Thèse, antithèse…

La nuit est tombée. Julie baille. Elle se gratte la tête, examine la pointe de ses mèches pour vérifier qu’elles ne sont pas fourchues.
- Maman, rends-moi mon ordinateur ! Je n’arrive pas à travailler avec un crayon et du papier.
- Pour que t’ailles voir les sites de rencontres sur Internet ? Jamais de la vie ! D’ailleurs je n’en avais pas besoin d’ordinateur, moi, à ton âge.
- Ah ! Ah ! Ca n’existait pas. Et puis pour préparer un CAP de coiffeuse !
- Et alors, tu crois qu’il tombe du ciel ton argent de poche ? Comment tu pourrais t’acheter toutes tes chaussures si je gagnais pas ma vie ? C’est pas avec la pension alimentaire que me donne ton père… quand il l’oublie pas !
- Tu pourrais rallumer la télé : c’est l’heure des « Feux de la passion ».
- Pas question. Déjà que t’arrives pas à te concentrer.
Soupir de l’ado. Elle jette un œil de biais vers sa génitrice. Volontairement privée de son émission habituelle, Yvette a extrait un exemplaire d’une pile de « Voilà » auquel elle est abonnée depuis des années… Julie fixe maintenant la feuille blanche. D’un feutre laborieux, elle trace lentement le sujet de la dissertation :
Sujet : thèse, antithèse
Ah, ce Schopenhauer, il aurait mieux fait de rester couché, ce foutu mec plutôt que de dégoiser sur des sujets pas possibles. Quel intérêt ces conneries ? Oui à part d’emmerder les élèves de terminale ? Tiens, j’aurais dû faire un bac pro. Pas besoin de savoir ce qu’a dit Schopenhauer pour couper les tifs.
Sujet : thèse, antithèse
Selon Schopenhauer la thèse et l’antithèse…

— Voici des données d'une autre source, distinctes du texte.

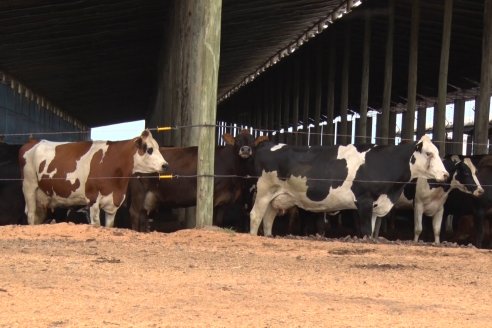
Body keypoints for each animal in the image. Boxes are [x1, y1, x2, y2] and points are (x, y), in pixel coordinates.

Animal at [19, 129, 167, 227]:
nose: (165, 165)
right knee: (31, 214)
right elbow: (96, 224)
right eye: (149, 149)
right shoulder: (93, 199)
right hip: (29, 186)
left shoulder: (113, 204)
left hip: (42, 198)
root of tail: (33, 141)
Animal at [128, 129, 266, 232]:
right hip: (138, 191)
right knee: (134, 213)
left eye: (253, 142)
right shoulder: (214, 197)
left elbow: (218, 221)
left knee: (143, 215)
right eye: (237, 141)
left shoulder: (223, 201)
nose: (245, 149)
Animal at [250, 135, 450, 237]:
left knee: (267, 220)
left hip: (276, 198)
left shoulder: (375, 206)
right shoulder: (364, 202)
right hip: (263, 192)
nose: (446, 174)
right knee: (255, 216)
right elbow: (366, 232)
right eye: (429, 153)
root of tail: (268, 144)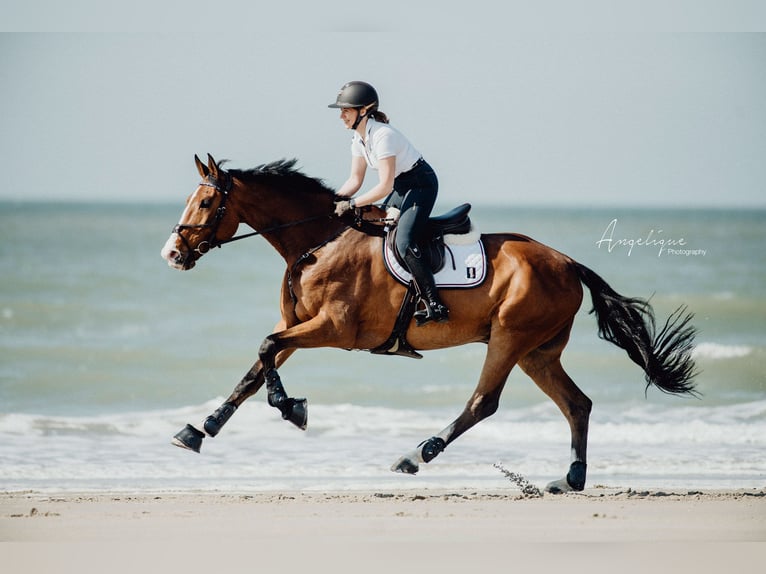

Epuisée par cet effort, Julie enroule autour de son index droit une mèche d’une blondeur qui ne doit rien à la nature mais tout à l’Oréal et lève le nez vers Yvette. Celle-ci s’est arrêtée de feuilleter son magazine pour lire un article en fronçant les sourcils. Sur la page de droite la jeune martyre distingue la photo d’une glorieuse nudité dont, non seulement le fessier, mais encore les protubérances mammaires ne semblent pas soumis à la loi universelle de la pesanteur. Par réflexe, Julie abaisse son regard vers une poitrine de laquelle les hormones adolescentes n’ont toujours pas favorisé le développement. Ses copains de lycée l’ont même surnommée « la planche ». Mortifiée à cette pensée, elle jette de nouveau un œil vers la Vénus de « Voilà ».
Immédiatement le feutre se met à tracer à toute vitesse son sillon noir sur le champ blanc de la feuille. En moins de temps qu’il n’en faut aux protagonistes des « Feux de la passion » pour tomber amoureux, Julie a labouré son terrain A4. Ses muscles zygomatiques se tendent à l’extrême. D’un bond elle est près de sa mère.
- Tiens maman, lis ça !
Sujet : thèse, antithèse
Selon Schopenhauer la thèse et l’antithèse…
Etc., etc., etc. …
Conclusion : Schopenhauer avait raison de toujours parler du trio : thèse, antithèse, prothèse.
Le magazine et la feuille tombèrent ensemble sur la moquette, cette dernière cachant pudiquement les excessives rondeurs artificielles.